Bread & Roses (2024)
This one doesn’t let you look away. Bread & Roses follows three Afghan women navigating life under Taliban rule after Kabul fell in 2021. There’s no narrator. No filter. Just real people trying to stay human in a world trying to erase them.
The camera follows them as they fight for education, safety, and basic dignity. It’s tense, heartbreaking, and—somehow—hopeful. The fact that it exists at all feels like an act of rebellion. And the director doesn’t turn away from anything: the fear, the defiance, the quiet courage of everyday survival.
If you care at all about women’s rights or global justice, this one’s essential. It’s not easy, but it’s worth every second.
The Gorge (2025)
Okay, this one’s weird—in the best way. The Gorge is about two elite operatives assigned to opposite towers on either side of a giant, mysterious canyon. Their job? Keep whatever’s down there from getting out. Simple enough… until it isn’t.
Miles Teller and Anya Taylor-Joy are electric together, trading suspicion and chemistry like it’s sport. There’s tension. There’s terror. There’s a gnawing sense that something is very, very wrong. Oh, and Sigourney Weaver shows up, because of course she does.

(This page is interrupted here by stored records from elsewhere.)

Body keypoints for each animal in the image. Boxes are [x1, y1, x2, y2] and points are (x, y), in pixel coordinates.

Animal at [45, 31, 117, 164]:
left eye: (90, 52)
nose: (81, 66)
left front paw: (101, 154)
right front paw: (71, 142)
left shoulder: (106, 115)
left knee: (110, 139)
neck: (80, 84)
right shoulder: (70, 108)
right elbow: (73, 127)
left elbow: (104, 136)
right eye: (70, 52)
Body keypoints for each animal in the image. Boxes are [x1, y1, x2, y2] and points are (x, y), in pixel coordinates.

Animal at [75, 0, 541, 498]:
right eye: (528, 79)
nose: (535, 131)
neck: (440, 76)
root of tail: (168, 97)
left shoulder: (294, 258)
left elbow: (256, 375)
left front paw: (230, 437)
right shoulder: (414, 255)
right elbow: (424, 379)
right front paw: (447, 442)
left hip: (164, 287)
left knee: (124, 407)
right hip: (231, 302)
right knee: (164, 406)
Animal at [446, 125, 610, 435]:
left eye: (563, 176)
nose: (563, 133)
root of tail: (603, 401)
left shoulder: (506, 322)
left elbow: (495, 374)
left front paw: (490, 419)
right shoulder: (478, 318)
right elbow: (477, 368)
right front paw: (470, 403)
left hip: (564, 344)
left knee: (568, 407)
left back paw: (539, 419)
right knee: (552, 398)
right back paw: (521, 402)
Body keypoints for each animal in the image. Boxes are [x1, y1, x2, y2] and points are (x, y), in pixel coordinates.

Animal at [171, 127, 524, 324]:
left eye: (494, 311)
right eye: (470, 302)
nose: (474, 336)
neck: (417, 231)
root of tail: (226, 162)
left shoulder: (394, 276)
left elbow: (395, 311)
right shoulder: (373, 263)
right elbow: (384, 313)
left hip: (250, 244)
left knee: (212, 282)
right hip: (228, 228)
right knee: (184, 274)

Think The Lighthouse meets Annihilation, but with guns and secrets instead of squabbling sailors. It’s genre, it’s stylish, and it gets under your skin.
And That’s a Wrap
That’s ten picks on Apple TV+ that are actually worth your time—not just glossy thumbnails or algorithm bait. Whether it’s a grief-soaked thriller (Echo Valley), a globetrotting sibling race (Fountain of Youth), or a documentary that’ll stop you cold (Bread & Roses), this lineup brings the goods.
You’ve got action (The Family Plan, The Gorge), heart (Bono: Stories of Surrender), and the kind of unexpected gems that sneak up on you (You Hurt My Feelings, The Greatest Beer Run Ever). A few will stress you out. A couple might break your heart. At least one will make you text someone, “You gotta watch this.”
So if your watchlist has been gathering dust, consider this your cue. Hit play and let Apple TV+ do the rest.